It was a Friday morning.
Drops of diagonal rain hit the windows of our greasy spoon du jour. Inside, checkerboard floors, chalkboard menus and comical sauce bottles united to become a parody of themselves altogether. We could have fried our breakfast and brewed our tea at home but there’s something about the way those floating plastic chairs hugged our hips that felt comforting.
We confessed that morning, with triangle toast in one hand and ivory mugs in the other, that not much does feel soothing at the moment. As we waxed lyrical about the societal effects of a pandemic, our cutlery became theatrical props to our witty observations – jabbing the air enthusiastically! – before being slowly lowered at the changing tone of our own feelings; separation, loneliness and mediocrity.
“It feels like January”, my tender friend exclaimed. “It does!” I replied. “But it’s not.”

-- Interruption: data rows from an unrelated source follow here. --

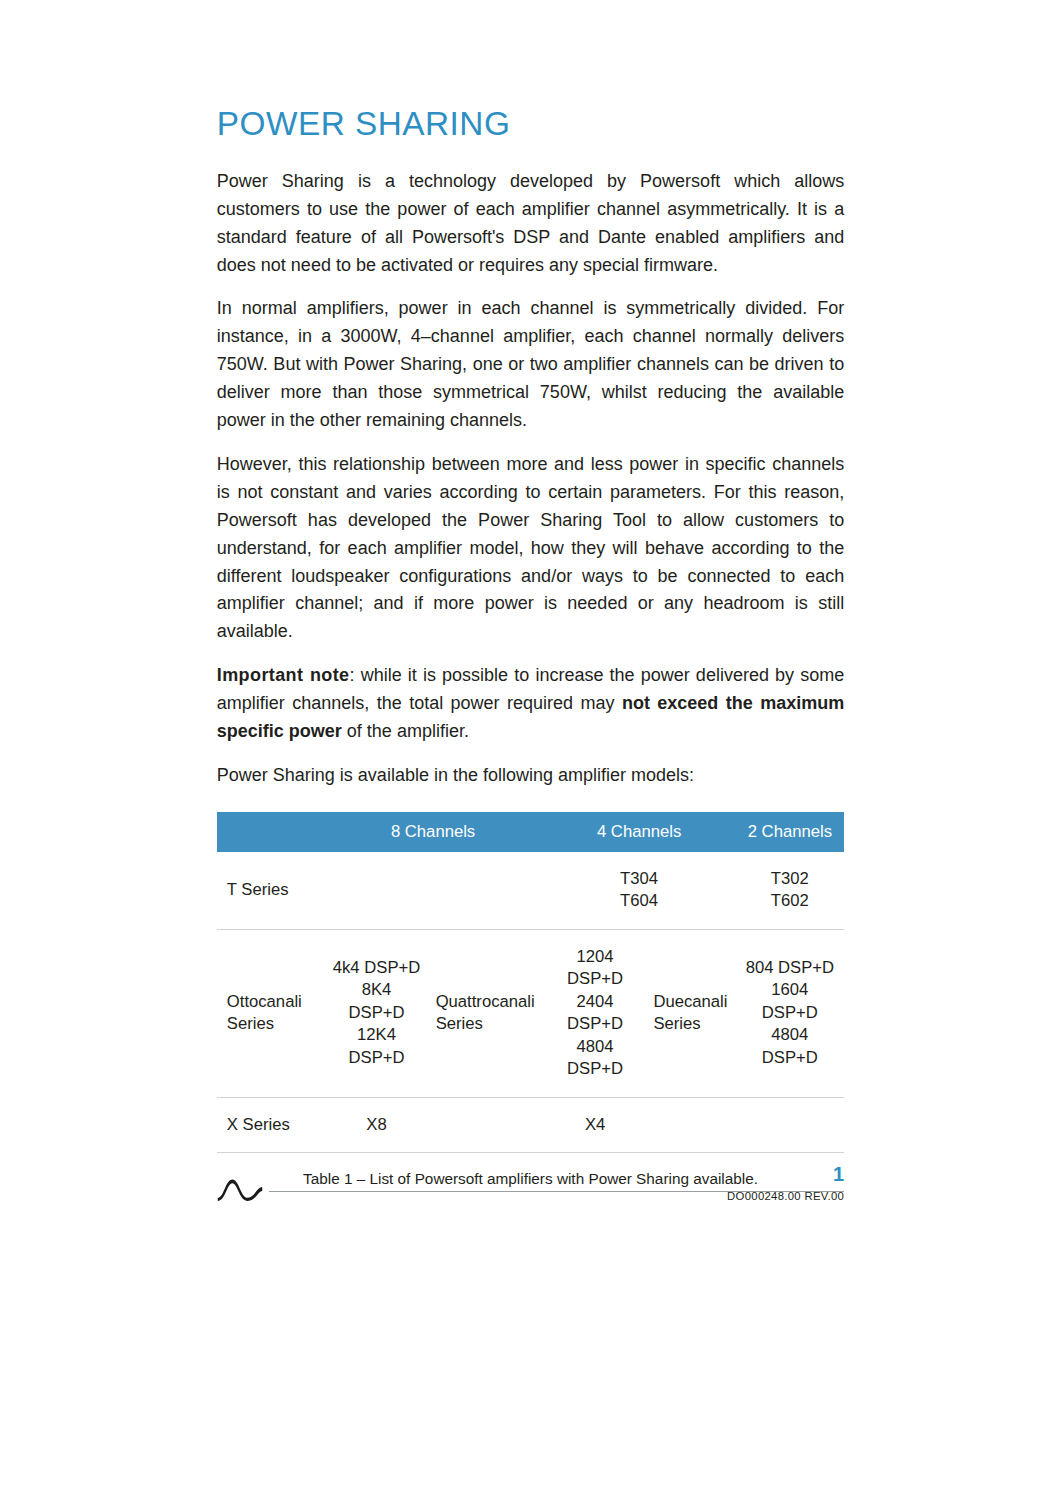POWER SHARING
Power Sharing is a technology developed by Powersoft which allows customers to use the power of each amplifier channel asymmetrically. It is a standard feature of all Powersoft's DSP and Dante enabled amplifiers and does not need to be activated or requires any special firmware.
In normal amplifiers, power in each channel is symmetrically divided. For instance, in a 3000W, 4–channel amplifier, each channel normally delivers 750W. But with Power Sharing, one or two amplifier channels can be driven to deliver more than those symmetrical 750W, whilst reducing the available power in the other remaining channels.
However, this relationship between more and less power in specific channels is not constant and varies according to certain parameters. For this reason, Powersoft has developed the Power Sharing Tool to allow customers to understand, for each amplifier model, how they will behave according to the different loudspeaker configurations and/or ways to be connected to each amplifier channel; and if more power is needed or any headroom is still available.
Important note: while it is possible to increase the power delivered by some amplifier channels, the total power required may not exceed the maximum specific power of the amplifier.
Power Sharing is available in the following amplifier models:
| | 8 Channels | 4 Channels | 2 Channels |
| --- | --- | --- | --- |
| T Series | | | T304 T604 | T302 T602 |
| Ottocanali Series | 4k4 DSP+D 8K4 DSP+D 12K4 DSP+D | Quattrocanali Series | 1204 DSP+D 2404 DSP+D 4804 DSP+D | Duecanali Series | 804 DSP+D 1604 DSP+D 4804 DSP+D |
| X Series | X8 | | X4 | | |
Table 1 – List of Powersoft amplifiers with Power Sharing available.
1
DO000248.00 REV.00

His sentiment echoed through my mind like an epiphany that felt satisfying to realise but that I didn’t want to hear. January is cold, it’s dark and it’s a pause. At the beginning of a new year, we prepare ourselves for a month of hibernation, greyscale rhythms and soon-failed resolutions. January takes its place as an outcast month – weightily, but with full acceptance – and those that exist within it are somewhat kinder to themselves as waves of aimlessness inevitably occur.
In this premature wave of ‘January’, it seems that the bewildering feeling of ‘together, alone’ is washing over us in varying degrees. Here we are, physically revelling in the reunited, binging on sticky socialising and basking in the opportunity for normality while emotionally, we continue to swim against the violent tides of mental malfunction. I feel the glitch of my psyche every day, attempting to keep my head above the tension that holds thankfulness in the same grip as not feeling quite there. Circumstantially, we recognise the honey taste of all that is good and yet, the hum of fragility continues to cling close.
For me, this hazy state has materialised in a sickly slice of writer’s block. Which, as a writer, is at best cliché and at worst – suffocating. I wonder what your own haze looks like right now; extroverts struggling to socialise, runners lacking motivation, academics losing concentration, the faithful forgetting how to pray, entertainers with heavy hearts, artists second-guessing their expressions. It’s been a rough few years – we know – but sometimes it helps to say it outright, collectively and one more time.
Against the closing backdrop of carefree heat and summer loving, writing down observations of disconnect, struggle and depression feels jarring and sending them out for you to read feels a little cruel. This is the moment! The daydream we held onto! The utopia outside our four walls! There’s no place for melancholy here – but it’s quietly sitting with us all. My hope is that the catharsis of “I’m still wobbling” will act not as a downer but as a tool to tear down your own narratives of isolation – no, it’s not just you.
Within the sober analysis of a season that continued to keep us on tenterhooks, recognising my own humanness has become a nectar in which I’ve continued to draw from. To be human is to be contradictory, not by intention or stupidity or malice, but purely by the inevitable ebbs and flows of living. We are all well-acquainted with the days that feel like three, the weeks that serve joy with anger, the months that clash celebration and grief. One moment we’re exhilarated, and the next we’re falling apart.
Not long ago, we were daily united in a fight against universal sickness and subverted social practices. Every day was unpredictable, and our collective suffering permitted an appropriately emotional – and public – response. It was releasing to feel the freedom of vulnerability, wasn’t it? It didn’t feel offbeat to ask loved ones about the state of their minds, often, and without caveat. But now, we return to the draining game of guessing who’s got it together and who doesn’t, tentatively treading the waters of our own status to work out where we could be ranking right now. The issue is, the very essence of being human will have you sky high at 10 and lying with your face in the dirt by 3: the podium places of life keep moving and our attempts to climb back to the top are exhausting us once again.
As the premise of this newsletter, we don’t know what we’re doing, still very much stands, I imagine that the feeling of ‘together, alone’ rings true for you too. I don’t write with answers but with empathy, observation and an honesty that says “yeah, me too”. In some seasons, waiting for strength is gruelling and distant but I still believe that a little can be found in sharing our neurosis and embracing those confusing, daily paradoxes that serve us the good with the difficult.
I pray that you’ll find your way out of your own premature January – together, not alone.